The results were dramatic — and I wouldn’t have believed this if I hadn’t seen it with my own eyes. In no more than 30 minutes the spammer succeeded in relaying 80,000 messages through that address. At first, I didn’t know what to fix first, so I blacklisted his IP-address. That stopped the flood… for about a quarter of an hour. Another IP-address started relaying.
In the end, I managed to stop the entire process by removing the test addresses altogether, but in some cases that might not help and you would need to set up a firewall to keep the Huns out.

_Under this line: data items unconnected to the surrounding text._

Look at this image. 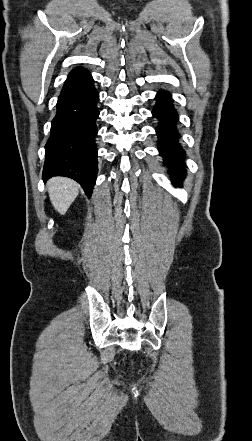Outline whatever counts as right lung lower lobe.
<instances>
[{"mask_svg":"<svg viewBox=\"0 0 252 441\" xmlns=\"http://www.w3.org/2000/svg\"><path fill=\"white\" fill-rule=\"evenodd\" d=\"M98 99L91 74L81 67L73 69L58 97L56 116L45 145L43 180L53 176L72 178L88 197L98 171L95 145Z\"/></svg>","mask_w":252,"mask_h":441,"instance_id":"right-lung-lower-lobe-1","label":"right lung lower lobe"}]
</instances>
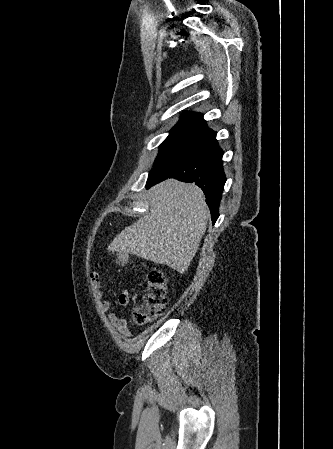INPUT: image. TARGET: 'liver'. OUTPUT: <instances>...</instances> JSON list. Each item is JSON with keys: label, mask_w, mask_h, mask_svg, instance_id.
Segmentation results:
<instances>
[{"label": "liver", "mask_w": 333, "mask_h": 449, "mask_svg": "<svg viewBox=\"0 0 333 449\" xmlns=\"http://www.w3.org/2000/svg\"><path fill=\"white\" fill-rule=\"evenodd\" d=\"M149 195L150 212L116 236L108 250L184 273L206 231L209 210L204 194L195 184L170 179L153 186Z\"/></svg>", "instance_id": "1"}]
</instances>
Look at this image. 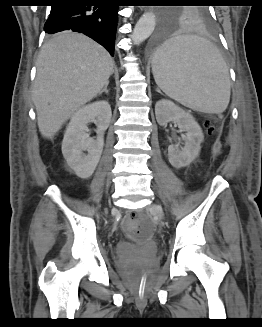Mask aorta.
<instances>
[{"mask_svg": "<svg viewBox=\"0 0 262 327\" xmlns=\"http://www.w3.org/2000/svg\"><path fill=\"white\" fill-rule=\"evenodd\" d=\"M156 16L153 11L145 12L135 25L132 33V40L135 44L145 41L154 31Z\"/></svg>", "mask_w": 262, "mask_h": 327, "instance_id": "1", "label": "aorta"}]
</instances>
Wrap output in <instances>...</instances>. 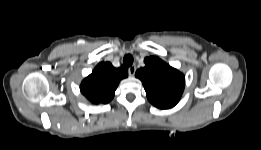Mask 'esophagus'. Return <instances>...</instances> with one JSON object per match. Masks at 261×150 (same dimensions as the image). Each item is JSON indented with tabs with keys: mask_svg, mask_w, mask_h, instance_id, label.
I'll list each match as a JSON object with an SVG mask.
<instances>
[{
	"mask_svg": "<svg viewBox=\"0 0 261 150\" xmlns=\"http://www.w3.org/2000/svg\"><path fill=\"white\" fill-rule=\"evenodd\" d=\"M128 72L131 76H133L136 72V66L135 65H132L128 68Z\"/></svg>",
	"mask_w": 261,
	"mask_h": 150,
	"instance_id": "obj_1",
	"label": "esophagus"
}]
</instances>
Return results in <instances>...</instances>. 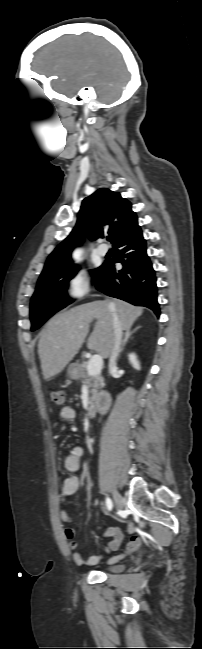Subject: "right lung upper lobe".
<instances>
[{
  "instance_id": "1",
  "label": "right lung upper lobe",
  "mask_w": 202,
  "mask_h": 649,
  "mask_svg": "<svg viewBox=\"0 0 202 649\" xmlns=\"http://www.w3.org/2000/svg\"><path fill=\"white\" fill-rule=\"evenodd\" d=\"M137 229L140 226L131 203L118 192L107 188L98 189L82 201L74 229L49 255L40 278L74 268L71 252L83 243L85 234L93 240L108 234L114 244Z\"/></svg>"
}]
</instances>
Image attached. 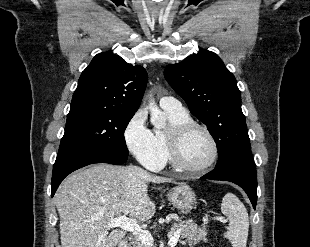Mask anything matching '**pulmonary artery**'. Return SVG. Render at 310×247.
I'll return each instance as SVG.
<instances>
[{"instance_id":"e3ab8cb5","label":"pulmonary artery","mask_w":310,"mask_h":247,"mask_svg":"<svg viewBox=\"0 0 310 247\" xmlns=\"http://www.w3.org/2000/svg\"><path fill=\"white\" fill-rule=\"evenodd\" d=\"M160 106L163 110L170 111L173 113L177 114L187 113V110L181 104V102L172 96L162 97L160 100Z\"/></svg>"}]
</instances>
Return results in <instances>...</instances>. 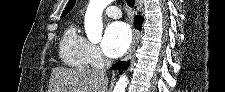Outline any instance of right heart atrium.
Returning <instances> with one entry per match:
<instances>
[{
  "mask_svg": "<svg viewBox=\"0 0 225 92\" xmlns=\"http://www.w3.org/2000/svg\"><path fill=\"white\" fill-rule=\"evenodd\" d=\"M87 64L100 66L103 64V56L98 45L89 42Z\"/></svg>",
  "mask_w": 225,
  "mask_h": 92,
  "instance_id": "1",
  "label": "right heart atrium"
}]
</instances>
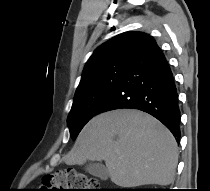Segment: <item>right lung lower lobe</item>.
<instances>
[{
	"label": "right lung lower lobe",
	"mask_w": 210,
	"mask_h": 191,
	"mask_svg": "<svg viewBox=\"0 0 210 191\" xmlns=\"http://www.w3.org/2000/svg\"><path fill=\"white\" fill-rule=\"evenodd\" d=\"M123 108L138 109L154 116L179 141L180 110L174 77L152 37L130 59L97 114Z\"/></svg>",
	"instance_id": "98d812e1"
}]
</instances>
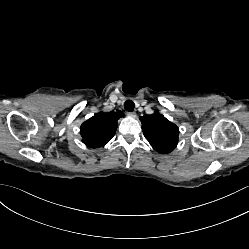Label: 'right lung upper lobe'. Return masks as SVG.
Here are the masks:
<instances>
[{
	"instance_id": "obj_1",
	"label": "right lung upper lobe",
	"mask_w": 249,
	"mask_h": 249,
	"mask_svg": "<svg viewBox=\"0 0 249 249\" xmlns=\"http://www.w3.org/2000/svg\"><path fill=\"white\" fill-rule=\"evenodd\" d=\"M124 116L121 111L95 114L80 127L82 141L91 148L104 146L114 136L118 119Z\"/></svg>"
}]
</instances>
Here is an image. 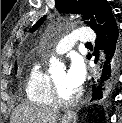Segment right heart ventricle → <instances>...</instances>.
Masks as SVG:
<instances>
[{
	"label": "right heart ventricle",
	"instance_id": "right-heart-ventricle-1",
	"mask_svg": "<svg viewBox=\"0 0 122 123\" xmlns=\"http://www.w3.org/2000/svg\"><path fill=\"white\" fill-rule=\"evenodd\" d=\"M28 100L39 106H50L54 103L50 93V76L42 63H35L30 69L25 86Z\"/></svg>",
	"mask_w": 122,
	"mask_h": 123
}]
</instances>
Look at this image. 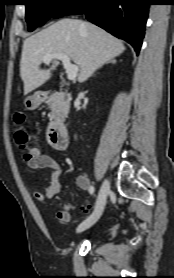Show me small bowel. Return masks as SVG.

Except for badly protected email addresses, spam can find its way through your CMS / Web CMS as well. For example, poorly secured PHP scripts that allow mailer functionality can be a source of spam.
Especially WordPress plug-ins can be a major pain in this sense. My advice: never use a plug-in that insists on sending email unless you’ve carefully gone through the support forums for that plug-in and found no complaints in that area. Of course, plug-ins that are new are risky…
Except for more drastic measures like tuning a firewall, reset passwords for email if they do not meet these criteria:
- At least one (1) Upper Case character
- At least one (1) lower case character
- At least one (1) number
- At least one (1) symbol (e.g. !@#$%^&*)
Passwords should be at least 8 characters long, preferably longer. Never, ever make a password the same as your username, or any variation thereof and don’t use common words like “god”, “secret”, “password” or “love”.
Additionally, don’t use email addresses that are common like “info@,” “test@,” “admin@,” because those can encourage hackers to try to break into such accounts. If such an account is necessary, instead of setting up a real account for a common name like this, set up a forwarder and point it to another address. That way there’s absolutely no way the common
address will ever become an issue security-wise.